Today, our mobile phones run our lives for us. You can split fares electronically for Uber rides, share locations of maps to make finding friends easier, sync calendars between a multitude of apps to avoid scheduling classes, and much more. Cards can now be attached to wireless sim cards to avoid carrying our little pieces of plastic with us. The world is becoming more and more centred on these small examples of modern computing power.
Nothing highlights this quite like the rise of e-commerce. In 2014, e-commerce sales accounted for 13.5% of total sales in the UK. This rose to 15.2% in 2015, and then onto 16.8% in 2016. Which such market share and strong growth, e-commerce is something that businesses simply cannot afford to overlook any more.
Due to the rise of the internet and mobile platforms, the market value for e-commerce has seen an incredible upsurge over the last decade, with future projections showing it to increase even more over the coming years. This is due to the fact that it is convenient and accessible, areas that small businesses have traditionally struggled in. By allowing more small businesses to succeed, there is more demand for e-commerce platforms and business, feeding the cycle.
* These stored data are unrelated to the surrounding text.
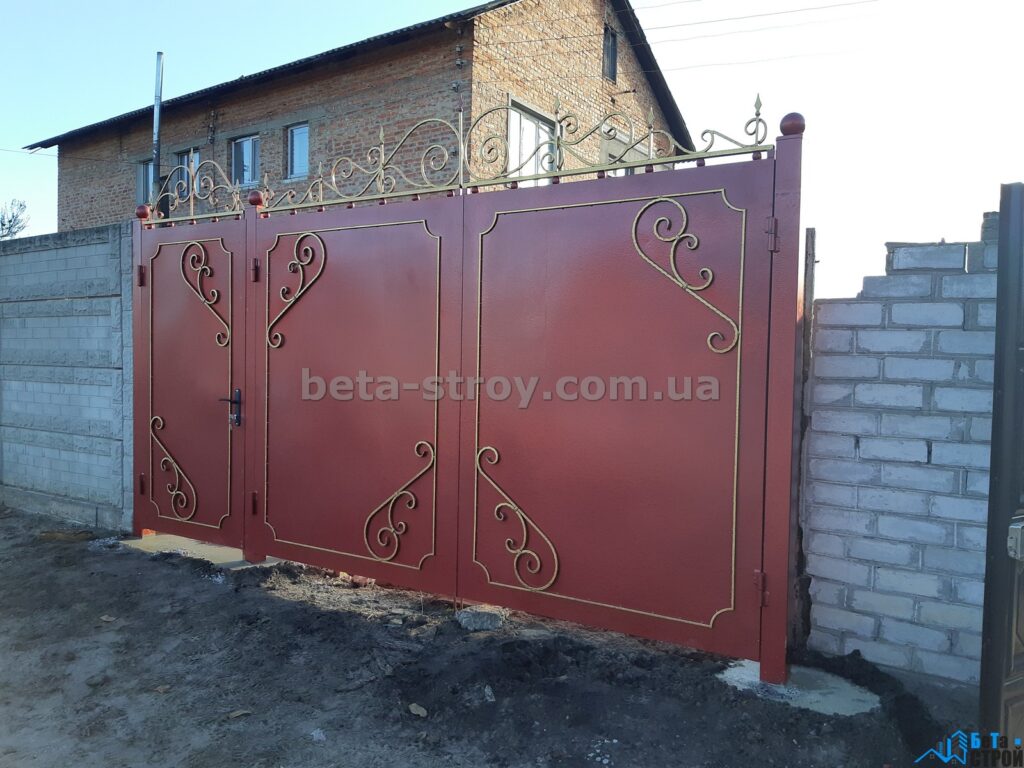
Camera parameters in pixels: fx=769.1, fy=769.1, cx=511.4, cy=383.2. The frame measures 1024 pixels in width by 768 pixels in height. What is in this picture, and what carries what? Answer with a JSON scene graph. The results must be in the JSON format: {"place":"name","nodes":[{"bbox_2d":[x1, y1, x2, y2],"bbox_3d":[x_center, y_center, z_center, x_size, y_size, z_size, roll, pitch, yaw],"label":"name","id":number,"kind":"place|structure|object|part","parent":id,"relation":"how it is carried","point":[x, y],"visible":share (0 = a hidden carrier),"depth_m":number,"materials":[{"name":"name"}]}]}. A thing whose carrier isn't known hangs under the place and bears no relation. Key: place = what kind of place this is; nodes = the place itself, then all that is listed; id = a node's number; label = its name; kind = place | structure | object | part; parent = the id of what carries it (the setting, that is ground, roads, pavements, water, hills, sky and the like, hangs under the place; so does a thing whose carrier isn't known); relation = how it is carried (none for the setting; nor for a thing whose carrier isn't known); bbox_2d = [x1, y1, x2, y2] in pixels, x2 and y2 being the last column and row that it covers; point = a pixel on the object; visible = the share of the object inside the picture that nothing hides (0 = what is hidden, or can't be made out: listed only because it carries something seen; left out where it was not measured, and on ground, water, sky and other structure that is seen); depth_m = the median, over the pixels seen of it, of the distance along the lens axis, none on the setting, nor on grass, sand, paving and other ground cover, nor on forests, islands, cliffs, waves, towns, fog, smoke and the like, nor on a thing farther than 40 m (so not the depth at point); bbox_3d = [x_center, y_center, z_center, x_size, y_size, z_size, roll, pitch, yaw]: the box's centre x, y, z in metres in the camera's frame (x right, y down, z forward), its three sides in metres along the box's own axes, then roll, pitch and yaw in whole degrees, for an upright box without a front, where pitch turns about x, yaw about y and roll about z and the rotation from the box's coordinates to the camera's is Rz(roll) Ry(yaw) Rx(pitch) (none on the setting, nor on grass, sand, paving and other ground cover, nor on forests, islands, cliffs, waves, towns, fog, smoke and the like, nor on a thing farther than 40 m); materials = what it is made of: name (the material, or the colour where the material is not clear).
{"place":"outdoors","nodes":[
{"label":"outdoors","id":0,"kind":"place"},
{"bbox_2d":[0,222,132,530],"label":"block wall","id":1,"kind":"structure","parent":0,"point":[68,291],"depth_m":5.95,"materials":[{"name":"grey concrete"}]},
{"bbox_2d":[27,0,695,229],"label":"brick house","id":2,"kind":"structure","parent":0,"point":[92,207],"depth_m":12.08,"materials":[{"name":"red brick"}]},
{"bbox_2d":[136,159,153,205],"bbox_3d":[-6.342,-3.503,13.549,0.659,0.997,0.235,2,3,33],"label":"window","id":3,"kind":"structure","parent":2,"relation":"in","point":[143,177],"depth_m":13.60,"materials":[{"name":"glass"}]},
{"bbox_2d":[151,51,163,213],"bbox_3d":[-5.323,-2.489,11.562,0.204,4.840,0.190,2,3,33],"label":"metal pole","id":4,"kind":"object","parent":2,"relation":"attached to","point":[157,102],"visible":0.52,"depth_m":11.47,"materials":[{"name":"grey metal"}]},
{"bbox_2d":[174,148,200,197],"bbox_3d":[-5.139,-3.286,12.309,0.773,0.983,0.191,2,3,33],"label":"window","id":5,"kind":"structure","parent":2,"relation":"in","point":[183,155],"depth_m":12.35,"materials":[{"name":"glass"}]},
{"bbox_2d":[231,134,259,186],"bbox_3d":[-4.548,-3.825,13.294,0.867,1.030,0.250,2,3,33],"label":"window","id":6,"kind":"structure","parent":2,"relation":"in","point":[236,149],"depth_m":13.37,"materials":[{"name":"glass"}]},
{"bbox_2d":[285,123,309,179],"bbox_3d":[-3.439,-3.812,12.595,0.659,1.022,0.240,2,3,33],"label":"window","id":7,"kind":"structure","parent":2,"relation":"in","point":[295,134],"depth_m":12.71,"materials":[{"name":"glass"}]},
{"bbox_2d":[506,97,555,184],"bbox_3d":[0.266,-3.132,11.038,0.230,1.615,1.217,2,3,33],"label":"window","id":8,"kind":"structure","parent":2,"relation":"in","point":[539,168],"depth_m":10.99,"materials":[{"name":"white"}]},
{"bbox_2d":[602,25,617,82],"bbox_3d":[1.596,-5.618,13.232,0.242,1.012,0.579,2,3,33],"label":"window","id":9,"kind":"structure","parent":2,"relation":"in","point":[611,50],"depth_m":13.31,"materials":[{"name":"grey glass"}]},
{"bbox_2d":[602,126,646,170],"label":"window","id":10,"kind":"structure","parent":2,"relation":"in","point":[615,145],"depth_m":10.75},
{"bbox_2d":[630,0,876,43],"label":"power line","id":11,"kind":"object","parent":2,"relation":"attached to","point":[664,26],"visible":0.93,"depth_m":13.72,"materials":[{"name":"plastic"}]},
{"bbox_2d":[0,510,982,767],"label":"dirt ground","id":12,"kind":"structure","parent":0,"point":[225,693],"materials":[{"name":"brown soil"}]},
{"bbox_2d":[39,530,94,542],"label":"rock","id":13,"kind":"object","parent":12,"relation":"on","point":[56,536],"visible":0.87,"depth_m":5.49,"materials":[{"name":"brown soil"}]},
{"bbox_2d":[99,614,115,622],"bbox_3d":[-2.071,1.197,3.944,0.084,0.027,0.099,-1,3,-41],"label":"dry leaf","id":14,"kind":"object","parent":12,"relation":"on","point":[104,618],"visible":0.94,"depth_m":3.93,"materials":[{"name":"brown plant"}]},
{"bbox_2d":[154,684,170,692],"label":"dry leaf","id":15,"kind":"object","parent":12,"relation":"on","point":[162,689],"visible":0.92,"depth_m":3.12,"materials":[{"name":"brown plant"}]},
{"bbox_2d":[121,534,276,568],"bbox_3d":[-2.093,1.138,5.294,1.175,0.051,0.744,2,3,33],"label":"concrete slab","id":16,"kind":"structure","parent":12,"relation":"on","point":[157,538],"depth_m":5.13,"materials":[{"name":"grey concrete"}]},
{"bbox_2d":[227,708,251,719],"bbox_3d":[-1.036,1.249,2.923,0.091,0.022,0.067,-1,3,-34],"label":"dry leaf","id":17,"kind":"object","parent":12,"relation":"on","point":[234,715],"visible":0.95,"depth_m":2.91,"materials":[{"name":"brown plant"}]},
{"bbox_2d":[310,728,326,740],"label":"stone","id":18,"kind":"object","parent":12,"relation":"on","point":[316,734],"visible":0.94,"depth_m":2.74,"materials":[{"name":"white stone"}]},
{"bbox_2d":[408,702,427,717],"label":"stone","id":19,"kind":"object","parent":12,"relation":"on","point":[418,708],"visible":0.98,"depth_m":2.93,"materials":[{"name":"brown plant"}]},
{"bbox_2d":[455,606,504,630],"bbox_3d":[-0.156,1.182,3.898,0.232,0.084,0.210,0,2,-25],"label":"rock","id":20,"kind":"object","parent":12,"relation":"on","point":[467,620],"visible":0.82,"depth_m":3.82,"materials":[{"name":"grey stone"}]},
{"bbox_2d":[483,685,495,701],"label":"stone","id":21,"kind":"object","parent":12,"relation":"on","point":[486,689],"visible":0.94,"depth_m":3.03,"materials":[{"name":"grey stone"}]},
{"bbox_2d":[719,658,879,714],"bbox_3d":[1.187,1.250,3.227,0.684,0.045,0.630,2,3,33],"label":"concrete footing","id":22,"kind":"object","parent":12,"relation":"in","point":[868,698],"visible":0.48,"depth_m":3.10,"materials":[{"name":"grey concrete"}]},
{"bbox_2d":[127,107,801,687],"bbox_3d":[-0.793,-0.016,4.247,4.430,2.427,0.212,2,3,33],"label":"metal gate","id":23,"kind":"object","parent":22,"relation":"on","point":[524,534],"visible":1,"depth_m":3.72,"materials":[{"name":"red metal"}]},
{"bbox_2d":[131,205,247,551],"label":"left gate","id":24,"kind":"object","parent":23,"relation":"attached to","point":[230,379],"visible":0.92,"depth_m":5.17,"materials":[{"name":"red metal"}]},
{"label":"hinge","id":25,"kind":"part","parent":24,"relation":"part of","materials":[{"name":"metal"}]},
{"label":"hinge","id":26,"kind":"part","parent":24,"relation":"part of","materials":[{"name":"metal"}]},
{"bbox_2d":[220,389,241,426],"bbox_3d":[-1.759,0.157,4.868,0.170,0.249,0.118,2,3,33],"label":"door handle","id":27,"kind":"object","parent":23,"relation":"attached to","point":[232,401],"visible":0.92,"depth_m":4.85,"materials":[{"name":"black metal"}]},
{"label":"hinge","id":28,"kind":"part","parent":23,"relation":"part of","materials":[{"name":"metal"}]},
{"label":"hinge","id":29,"kind":"part","parent":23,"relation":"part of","materials":[{"name":"metal"}]},
{"bbox_2d":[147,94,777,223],"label":"ornamental ironwork","id":30,"kind":"object","parent":23,"relation":"on","point":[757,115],"visible":0.85,"depth_m":3.92,"materials":[{"name":"metal"}]},
{"label":"hinge","id":31,"kind":"part","parent":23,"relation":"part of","materials":[{"name":"metal"}]},
{"label":"hinge","id":32,"kind":"part","parent":23,"relation":"part of","materials":[{"name":"metal"}]},
{"bbox_2d":[788,224,816,653],"bbox_3d":[1.285,0.241,3.471,0.099,1.888,0.126,2,3,33],"label":"wooden post","id":33,"kind":"object","parent":12,"relation":"on","point":[810,233],"visible":0.66,"depth_m":3.43,"materials":[{"name":"brown wood"}]},
{"bbox_2d":[0,0,1022,296],"label":"sky","id":34,"kind":"structure","parent":0,"point":[709,29],"materials":[{"name":"blue"}]},
{"bbox_2d":[799,213,998,691],"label":"brick wall","id":35,"kind":"structure","parent":0,"point":[925,461],"depth_m":3.22,"materials":[{"name":"brick"}]},
{"label":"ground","id":36,"kind":"structure","parent":0},
{"bbox_2d":[0,199,28,238],"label":"tree","id":37,"kind":"object","parent":36,"relation":"on","point":[3,224],"visible":0.71,"depth_m":26.75,"materials":[{"name":"plant"}]},
{"bbox_2d":[979,185,1023,763],"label":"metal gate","id":38,"kind":"structure","parent":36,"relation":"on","point":[993,433],"depth_m":2.27,"materials":[{"name":"brown metal"}]},
{"bbox_2d":[1006,520,1023,559],"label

What to Take into Account When Considering an E-commerce Platform
Does it make sense? – Is it possible to sell your product or service online? Are you able to fully appreciate what a customer is after when they land on your website? If the answer to either of these is no, then take a second before implementing an e-commerce platform. A potential customer has to be able to be 100% happy with their purchase as soon as the transaction is completed online. It’s possible to use e-commerce for services that require follow ups, but this can complicate the payment process and has potential to end up with unhappy customers.
Can I sell it in 3 clicks? – Google has a principle that all information should be able to be accessed – or products sold – in 3 clicks or less. While this has recently fallen out of favour as a definitive rule, the principle holds true: make it easy for people to spend money on your site. If using an e-commerce platform is going to complicate the selling process and draw it out, customers are going to turn away, resulting in a drop in income for your business.
Is it responsive? – With people accessing the web from a variety of different devices, websites and e-commerce platforms must be designed in a way that will allow them to work properly whether they are accessed from a phone or a computer. No one is willing awkwardly scroll through a desktop website that isn’t responsive for mobile devices; they will simply find another website that is. Considering it takes little effort to make modern sites response for cross-platform use, losing out on conversion due to unresponsive sites is just ridiculous.
Am I using the right host? – Similar to the above point, the general public do not want to wait around for your website to load. If each page takes 10 seconds to load and they have to search through several different pages (see point 2) to get to their intended target, they will simply leave and buy from a competitor. Make sure that your hosting is up to scratch; fast load downs and minimal downtime directly correlate to higher sales.